◆ **Document**:
********

Convert Set to List without creating new List

Question

I am using this code to convert a Set to a List:

Map<String, List<String>> mainMap = new HashMap<>();

for (int i=0; i < something.size(); i++) {
  Set<String> set = getSet(...); //returns different result each time
  List<String> listOfNames = new ArrayList<>(set);
  mainMap.put(differentKeyName, listOfNames);
}

I want to avoid creating a new list in each iteration of the loop. Is that possible?

Answer 1

We can use following one liner in Java 8:

List<String> list = set.stream().collect(Collectors.toList());

Here is one small example:

public static void main(String[] args) {
        Set<String> set = new TreeSet<>();
        set.add("A");
        set.add("B");
        set.add("C");
        List<String> list = set.stream().collect(Collectors.toList());
}

Note: This way of creating using streams has a memory penalty. If need is to avoid creating new memory, then avoid this solution

Answer 2

Use constructor to convert it:

List<?> list = new ArrayList<>(set);

Answer 3

Since it hasn't been mentioned so far, as of Java 10 you can use the new copyOf factory method:

List.copyOf(set);

From the Javadoc:

Returns an unmodifiable List containing the elements of the given Collection, in its iteration order.

Note that this creates a new list (ImmutableCollections$ListN to be precise) under the hood by

1. calling Collection#toArray() on the given set and then
2. putting these objects into a new array.

********

◆ **Goal of the exercise**:
Copy, word for word, the part of the Set-to-List thread that begins with the words "Returns an unmodifiable" and stops after "a new array.".

◆ **Extracted records**:
********

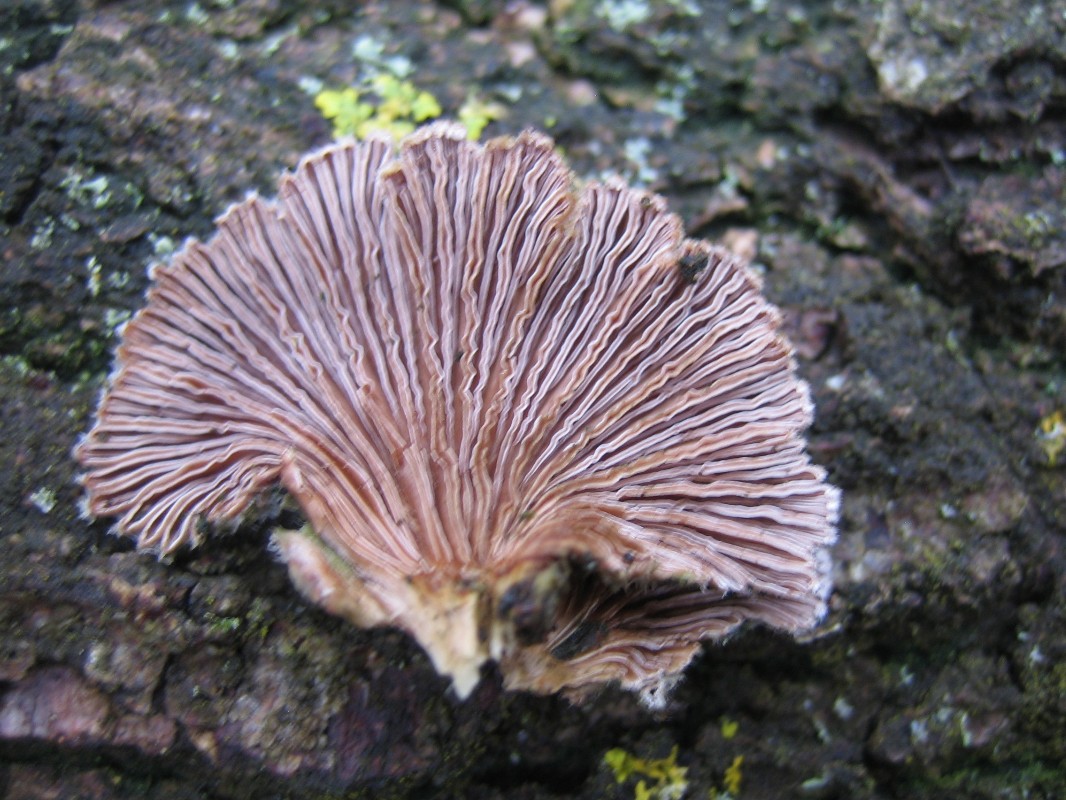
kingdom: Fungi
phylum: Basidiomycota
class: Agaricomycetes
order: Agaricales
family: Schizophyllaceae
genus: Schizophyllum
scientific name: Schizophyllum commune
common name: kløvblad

********

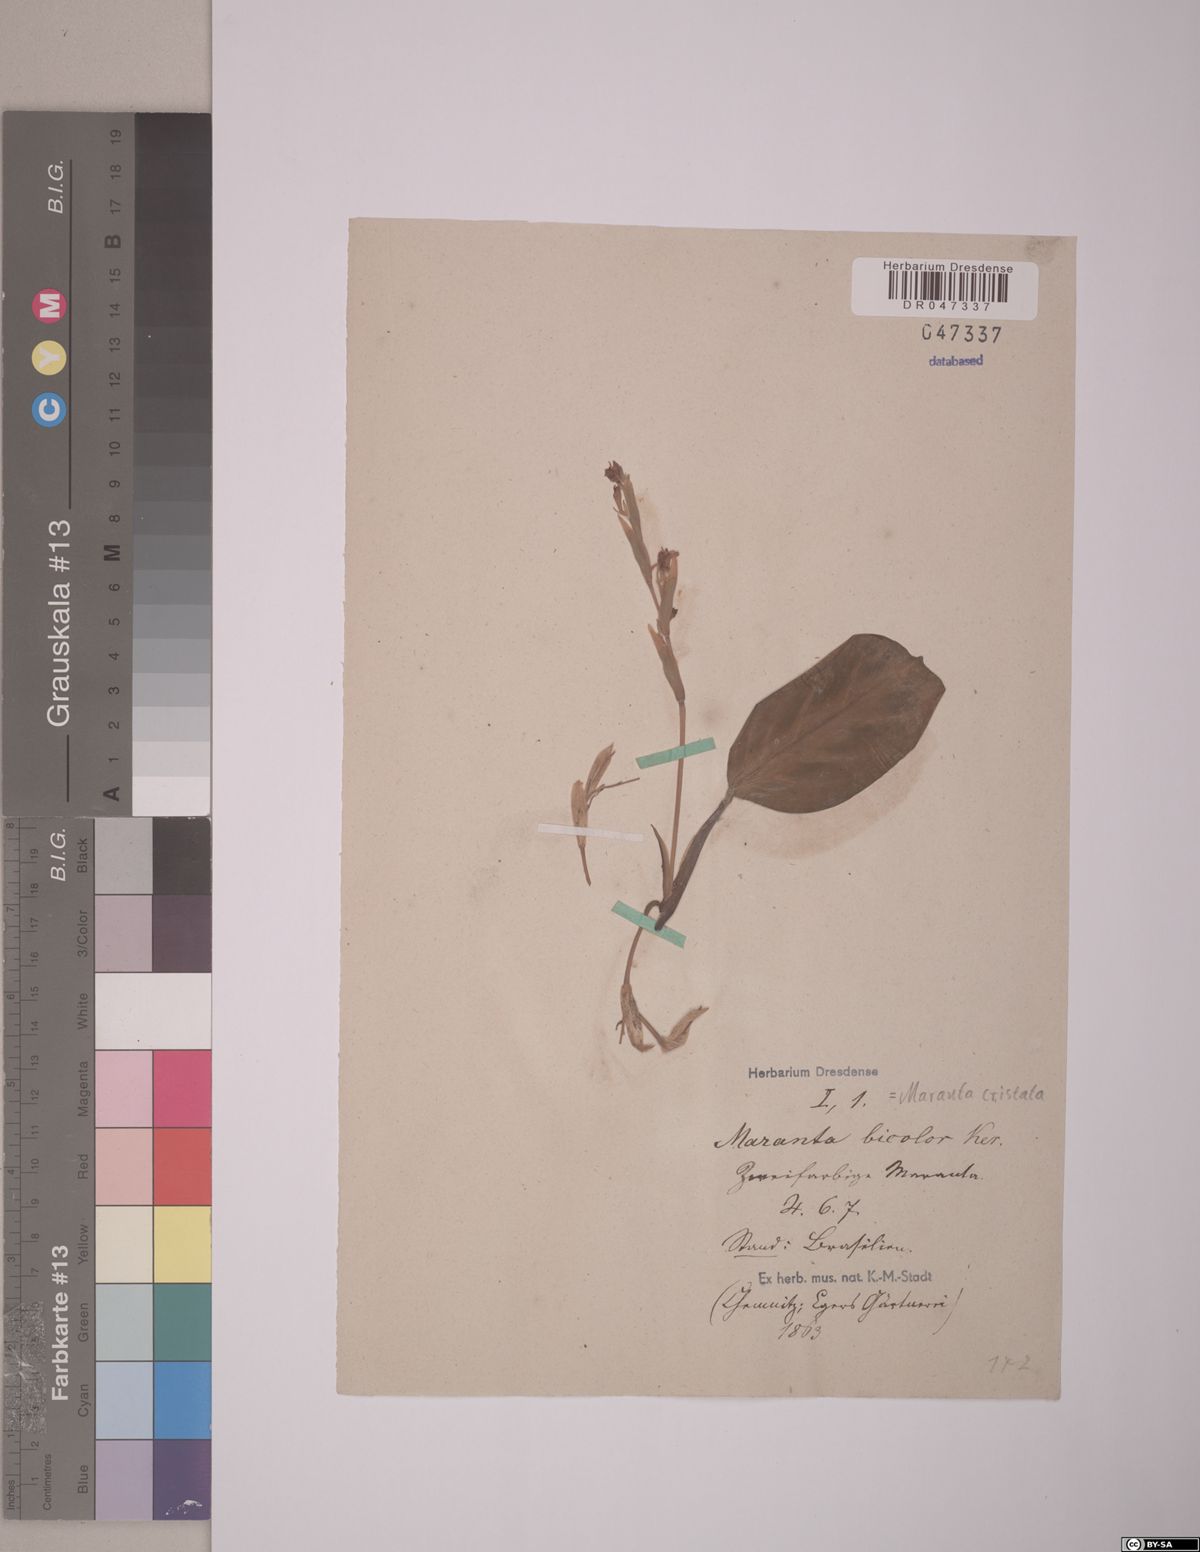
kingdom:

********

◆ **Output for this exercise**:
Returns an unmodifiable List containing the elements of the given Collection, in its iteration order.

Note that this creates a new list (ImmutableCollections$ListN to be precise) under the hood by

1. calling Collection#toArray() on the given set and then
2. putting these objects into a new array.